There are extraordinary scholars, activists and journalists getting to the heart of the matter and writing thoughtfully about complex issues. Be sure your information diet includes them. Rebecca Traister, Sarah Kendzior, Rashad Robinson, Rev. William Barber, LaTosha Brown, Joy-Ann Reid, Kim Crenshaw, Adam Serwer, the law professors on the Strict Scrutiny Podcast, Dr. Renita Weems, and many more.
We need to heighten the level of consciousness of those who want to live in a democracy. That means we need our leaders to unapologetically stand against the threat to our core constitutional values. There is no shortage of defenders who publicly fight for the First Amendment. And the Second Amendment. Where are the 14th Amendment fighters?

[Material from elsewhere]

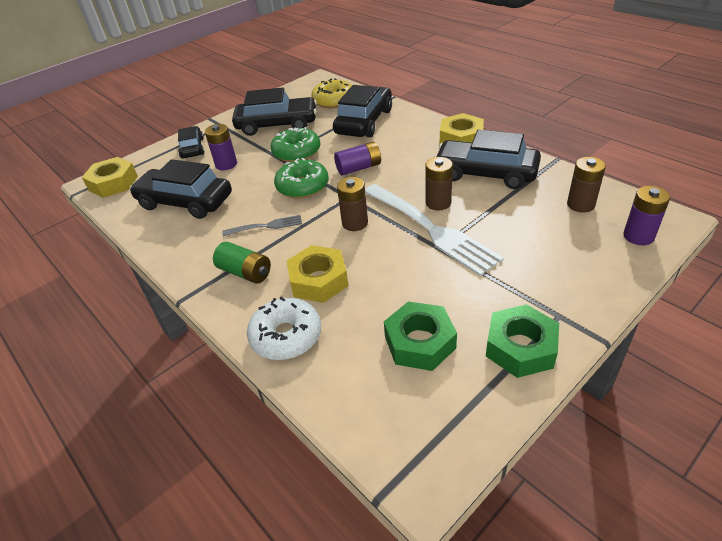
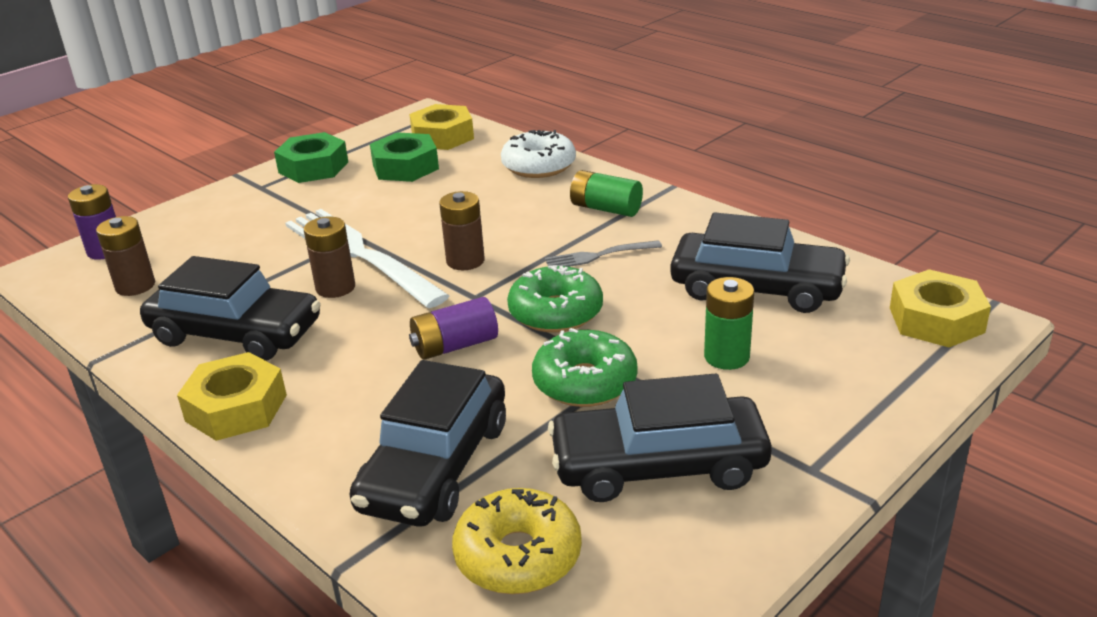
camera: 175 degrees right, 10 degrees down
black car [178,126,204,159] -> none
purple battery [205,124,237,170] -> green battery [704,277,754,370]
yellow nut [287,245,349,303] -> yellow nut moved to [409,104,474,150]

Every Democratic member of the House should have been on the steps of the Capitol affirming support for their colleague Ilhan Omar and for the Somali-American community after the President’s Oval Office attack, and when Rep. Adelita Grijalva was pepper-sprayed last week, and when Latino Senator Padilla was attacked and wrestled to the floor for asking a question of Secretary of Homeland Security Kristi Noem at DHS press conference. Solidarity is critical during this period - especially when the Trump Administration launches targeted attacks.

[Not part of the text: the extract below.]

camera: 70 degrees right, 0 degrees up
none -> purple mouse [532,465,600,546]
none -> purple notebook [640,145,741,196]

The silence of corporate leaders, who have no trouble accepting the benefits of “personhood” under the 14th Amendment, but remained mute and complicit in the face of President Trump’s disgraceful attacks on the very principles that the 14th Amendment advances in the Oval Office, was shameful and unacceptable. Worse, in dismantling their DEI commitments (an action that is not compelled by the Supreme Court’s decision in the SSFA v. Harvard case, by the way), far too many corporate leaders have cast their lots with the anti-democratic forces that seek to dismantle the protections of the 14th Amendment.
We must demand more and better. It really is that serious. And we’re running out of time.
https://howard-law-journal.scholasticahq.com/article/153982-reviving-the-promise-of-the-14th-amendment


The author is the smartest person I have ever heard speak, or read. a Privilege. I can always feel my brain cells waking up and straightening out after confronting her thoughts.
Agreed. The fire hose of dreadful is at every turn and distracts us from a clear, singular response. Not defending that but giving a thought as to why we aren't in the streets daily. Yet.